* **Task to complete**:
An identical reprint of the entire listing below is expected.

[Source data — start]

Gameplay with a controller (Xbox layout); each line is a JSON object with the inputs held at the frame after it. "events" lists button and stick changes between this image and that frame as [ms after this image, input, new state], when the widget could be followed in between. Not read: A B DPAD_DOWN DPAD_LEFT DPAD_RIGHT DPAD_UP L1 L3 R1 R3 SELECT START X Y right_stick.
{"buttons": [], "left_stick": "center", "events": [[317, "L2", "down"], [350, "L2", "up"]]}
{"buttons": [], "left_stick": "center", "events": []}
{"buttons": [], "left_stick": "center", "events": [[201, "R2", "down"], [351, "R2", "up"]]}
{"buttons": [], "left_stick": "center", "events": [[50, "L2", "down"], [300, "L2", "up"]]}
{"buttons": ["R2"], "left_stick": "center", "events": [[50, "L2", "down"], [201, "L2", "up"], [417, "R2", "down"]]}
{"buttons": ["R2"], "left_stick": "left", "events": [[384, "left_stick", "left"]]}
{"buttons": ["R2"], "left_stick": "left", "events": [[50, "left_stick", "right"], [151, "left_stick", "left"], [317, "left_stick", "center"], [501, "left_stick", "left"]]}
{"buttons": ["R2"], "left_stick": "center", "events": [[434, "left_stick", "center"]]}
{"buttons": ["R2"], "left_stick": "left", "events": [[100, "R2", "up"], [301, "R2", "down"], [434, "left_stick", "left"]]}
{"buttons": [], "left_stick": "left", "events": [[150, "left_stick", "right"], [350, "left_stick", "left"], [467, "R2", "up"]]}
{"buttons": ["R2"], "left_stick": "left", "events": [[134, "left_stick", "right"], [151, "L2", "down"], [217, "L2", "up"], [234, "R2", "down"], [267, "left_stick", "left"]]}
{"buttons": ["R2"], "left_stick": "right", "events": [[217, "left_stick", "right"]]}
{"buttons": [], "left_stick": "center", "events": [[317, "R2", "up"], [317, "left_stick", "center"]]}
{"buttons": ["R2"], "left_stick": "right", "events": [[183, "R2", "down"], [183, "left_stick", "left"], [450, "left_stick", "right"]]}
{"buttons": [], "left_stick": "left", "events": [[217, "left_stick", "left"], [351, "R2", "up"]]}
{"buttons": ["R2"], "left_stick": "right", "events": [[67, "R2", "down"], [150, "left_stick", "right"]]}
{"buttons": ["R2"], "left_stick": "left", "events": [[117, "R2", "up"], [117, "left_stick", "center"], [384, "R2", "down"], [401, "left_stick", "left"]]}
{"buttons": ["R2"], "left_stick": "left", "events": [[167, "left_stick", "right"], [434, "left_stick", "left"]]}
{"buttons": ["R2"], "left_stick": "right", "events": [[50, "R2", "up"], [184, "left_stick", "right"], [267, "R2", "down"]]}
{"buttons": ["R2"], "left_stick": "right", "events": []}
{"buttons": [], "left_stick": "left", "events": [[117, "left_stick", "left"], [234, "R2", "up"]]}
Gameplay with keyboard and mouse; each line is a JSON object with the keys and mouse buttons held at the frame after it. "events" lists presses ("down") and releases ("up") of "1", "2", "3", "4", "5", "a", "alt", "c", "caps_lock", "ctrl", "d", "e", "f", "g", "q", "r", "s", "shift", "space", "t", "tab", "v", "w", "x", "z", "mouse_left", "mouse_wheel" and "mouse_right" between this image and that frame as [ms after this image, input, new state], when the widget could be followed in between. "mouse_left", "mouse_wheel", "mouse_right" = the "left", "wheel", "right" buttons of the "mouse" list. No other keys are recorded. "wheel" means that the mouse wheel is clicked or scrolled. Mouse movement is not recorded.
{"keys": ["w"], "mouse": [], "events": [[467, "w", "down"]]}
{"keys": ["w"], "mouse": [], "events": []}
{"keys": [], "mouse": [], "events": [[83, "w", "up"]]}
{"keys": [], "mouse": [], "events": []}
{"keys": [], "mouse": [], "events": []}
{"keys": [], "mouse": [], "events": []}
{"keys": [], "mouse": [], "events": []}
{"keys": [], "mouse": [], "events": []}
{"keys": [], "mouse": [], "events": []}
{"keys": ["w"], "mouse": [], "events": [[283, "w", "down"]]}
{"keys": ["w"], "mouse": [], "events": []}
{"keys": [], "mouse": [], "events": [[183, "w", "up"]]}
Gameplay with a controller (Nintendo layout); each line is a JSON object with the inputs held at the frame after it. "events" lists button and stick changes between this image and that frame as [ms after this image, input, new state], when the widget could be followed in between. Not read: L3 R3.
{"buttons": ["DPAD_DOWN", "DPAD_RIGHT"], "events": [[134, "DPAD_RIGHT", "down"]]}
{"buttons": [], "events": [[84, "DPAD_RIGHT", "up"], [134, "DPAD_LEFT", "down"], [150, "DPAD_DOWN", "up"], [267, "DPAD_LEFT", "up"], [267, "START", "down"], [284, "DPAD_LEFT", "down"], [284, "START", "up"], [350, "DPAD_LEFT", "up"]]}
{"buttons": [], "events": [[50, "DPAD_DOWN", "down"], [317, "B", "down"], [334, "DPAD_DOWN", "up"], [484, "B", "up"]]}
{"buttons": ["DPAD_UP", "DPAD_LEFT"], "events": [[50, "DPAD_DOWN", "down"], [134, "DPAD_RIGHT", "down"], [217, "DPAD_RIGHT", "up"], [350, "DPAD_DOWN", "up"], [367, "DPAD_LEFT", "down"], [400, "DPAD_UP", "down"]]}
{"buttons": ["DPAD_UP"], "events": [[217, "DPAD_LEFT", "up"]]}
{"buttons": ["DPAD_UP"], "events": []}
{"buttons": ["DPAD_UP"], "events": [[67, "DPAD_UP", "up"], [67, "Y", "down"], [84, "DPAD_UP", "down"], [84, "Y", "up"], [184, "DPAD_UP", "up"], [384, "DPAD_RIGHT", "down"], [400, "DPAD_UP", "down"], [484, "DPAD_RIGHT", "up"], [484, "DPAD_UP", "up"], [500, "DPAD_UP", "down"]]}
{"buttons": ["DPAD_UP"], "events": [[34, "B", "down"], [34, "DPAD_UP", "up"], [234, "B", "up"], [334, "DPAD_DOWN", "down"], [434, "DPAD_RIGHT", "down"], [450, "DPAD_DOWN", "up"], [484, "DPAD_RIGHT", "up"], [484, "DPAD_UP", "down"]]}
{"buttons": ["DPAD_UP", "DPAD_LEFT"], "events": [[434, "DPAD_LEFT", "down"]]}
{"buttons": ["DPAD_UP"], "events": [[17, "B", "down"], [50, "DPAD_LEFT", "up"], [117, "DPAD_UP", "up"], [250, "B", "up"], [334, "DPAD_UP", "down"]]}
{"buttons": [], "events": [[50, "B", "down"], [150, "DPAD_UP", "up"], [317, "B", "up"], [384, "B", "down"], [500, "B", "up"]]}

[Source data — finish]

* **Response to the exercise**:
Gameplay with a controller (Xbox layout); each line is a JSON object with the inputs held at the frame after it. "events" lists button and stick changes between this image and that frame as [ms after this image, input, new state], when the widget could be followed in between. Not read: A B DPAD_DOWN DPAD_LEFT DPAD_RIGHT DPAD_UP L1 L3 R1 R3 SELECT START X Y right_stick.
{"buttons": [], "left_stick": "center", "events": [[317, "L2", "down"], [350, "L2", "up"]]}
{"buttons": [], "left_stick": "center", "events": []}
{"buttons": [], "left_stick": "center", "events": [[201, "R2", "down"], [351, "R2", "up"]]}
{"buttons": [], "left_stick": "center", "events": [[50, "L2", "down"], [300, "L2", "up"]]}
{"buttons": ["R2"], "left_stick": "center", "events": [[50, "L2", "down"], [201, "L2", "up"], [417, "R2", "down"]]}
{"buttons": ["R2"], "left_stick": "left", "events": [[384, "left_stick", "left"]]}
{"buttons": ["R2"], "left_stick": "left", "events": [[50, "left_stick", "right"], [151, "left_stick", "left"], [317, "left_stick", "center"], [501, "left_stick", "left"]]}
{"buttons": ["R2"], "left_stick": "center", "events": [[434, "left_stick", "center"]]}
{"buttons": ["R2"], "left_stick": "left", "events": [[100, "R2", "up"], [301, "R2", "down"], [434, "left_stick", "left"]]}
{"buttons": [], "left_stick": "left", "events": [[150, "left_stick", "right"], [350, "left_stick", "left"], [467, "R2", "up"]]}
{"buttons": ["R2"], "left_stick": "left", "events": [[134, "left_stick", "right"], [151, "L2", "down"], [217, "L2", "up"], [234, "R2", "down"], [267, "left_stick", "left"]]}
{"buttons": ["R2"], "left_stick": "right", "events": [[217, "left_stick", "right"]]}
{"buttons": [], "left_stick": "center", "events": [[317, "R2", "up"], [317, "left_stick", "center"]]}
{"buttons": ["R2"], "left_stick": "right", "events": [[183, "R2", "down"], [183, "left_stick", "left"], [450, "left_stick", "right"]]}
{"buttons": [], "left_stick": "left", "events": [[217, "left_stick", "left"], [351, "R2", "up"]]}
{"buttons": ["R2"], "left_stick": "right", "events": [[67, "R2", "down"], [150, "left_stick", "right"]]}
{"buttons": ["R2"], "left_stick": "left", "events": [[117, "R2", "up"], [117, "left_stick", "center"], [384, "R2", "down"], [401, "left_stick", "left"]]}
{"buttons": ["R2"], "left_stick": "left", "events": [[167, "left_stick", "right"], [434, "left_stick", "left"]]}
{"buttons": ["R2"], "left_stick": "right", "events": [[50, "R2", "up"], [184, "left_stick", "right"], [267, "R2", "down"]]}
{"buttons": ["R2"], "left_stick": "right", "events": []}
{"buttons": [], "left_stick": "left", "events": [[117, "left_stick", "left"], [234, "R2", "up"]]}
Gameplay with keyboard and mouse; each line is a JSON object with the keys and mouse buttons held at the frame after it. "events" lists presses ("down") and releases ("up") of "1", "2", "3", "4", "5", "a", "alt", "c", "caps_lock", "ctrl", "d", "e", "f", "g", "q", "r", "s", "shift", "space", "t", "tab", "v", "w", "x", "z", "mouse_left", "mouse_wheel" and "mouse_right" between this image and that frame as [ms after this image, input, new state], when the widget could be followed in between. "mouse_left", "mouse_wheel", "mouse_right" = the "left", "wheel", "right" buttons of the "mouse" list. No other keys are recorded. "wheel" means that the mouse wheel is clicked or scrolled. Mouse movement is not recorded.
{"keys": ["w"], "mouse": [], "events": [[467, "w", "down"]]}
{"keys": ["w"], "mouse": [], "events": []}
{"keys": [], "mouse": [], "events": [[83, "w", "up"]]}
{"keys": [], "mouse": [], "events": []}
{"keys": [], "mouse": [], "events": []}
{"keys": [], "mouse": [], "events": []}
{"keys": [], "mouse": [], "events": []}
{"keys": [], "mouse": [], "events": []}
{"keys": [], "mouse": [], "events": []}
{"keys": ["w"], "mouse": [], "events": [[283, "w", "down"]]}
{"keys": ["w"], "mouse": [], "events": []}
{"keys": [], "mouse": [], "events": [[183, "w", "up"]]}
Gameplay with a controller (Nintendo layout); each line is a JSON object with the inputs held at the frame after it. "events" lists button and stick changes between this image and that frame as [ms after this image, input, new state], when the widget could be followed in between. Not read: L3 R3.
{"buttons": ["DPAD_DOWN", "DPAD_RIGHT"], "events": [[134, "DPAD_RIGHT", "down"]]}
{"buttons": [], "events": [[84, "DPAD_RIGHT", "up"], [134, "DPAD_LEFT", "down"], [150, "DPAD_DOWN", "up"], [267, "DPAD_LEFT", "up"], [267, "START", "down"], [284, "DPAD_LEFT", "down"], [284, "START", "up"], [350, "DPAD_LEFT", "up"]]}
{"buttons": [], "events": [[50, "DPAD_DOWN", "down"], [317, "B", "down"], [334, "DPAD_DOWN", "up"], [484, "B", "up"]]}
{"buttons": ["DPAD_UP", "DPAD_LEFT"], "events": [[50, "DPAD_DOWN", "down"], [134, "DPAD_RIGHT", "down"], [217, "DPAD_RIGHT", "up"], [350, "DPAD_DOWN", "up"], [367, "DPAD_LEFT", "down"], [400, "DPAD_UP", "down"]]}
{"buttons": ["DPAD_UP"], "events": [[217, "DPAD_LEFT", "up"]]}
{"buttons": ["DPAD_UP"], "events": []}
{"buttons": ["DPAD_UP"], "events": [[67, "DPAD_UP", "up"], [67, "Y", "down"], [84, "DPAD_UP", "down"], [84, "Y", "up"], [184, "DPAD_UP", "up"], [384, "DPAD_RIGHT", "down"], [400, "DPAD_UP", "down"], [484, "DPAD_RIGHT", "up"], [484, "DPAD_UP", "up"], [500, "DPAD_UP", "down"]]}
{"buttons": ["DPAD_UP"], "events": [[34, "B", "down"], [34, "DPAD_UP", "up"], [234, "B", "up"], [334, "DPAD_DOWN", "down"], [434, "DPAD_RIGHT", "down"], [450, "DPAD_DOWN", "up"], [484, "DPAD_RIGHT", "up"], [484, "DPAD_UP", "down"]]}
{"buttons": ["DPAD_UP", "DPAD_LEFT"], "events": [[434, "DPAD_LEFT", "down"]]}
{"buttons": ["DPAD_UP"], "events": [[17, "B", "down"], [50, "DPAD_LEFT", "up"], [117, "DPAD_UP", "up"], [250, "B", "up"], [334, "DPAD_UP", "down"]]}
{"buttons": [], "events": [[50, "B", "down"], [150, "DPAD_UP", "up"], [317, "B", "up"], [384, "B", "down"], [500, "B", "up"]]}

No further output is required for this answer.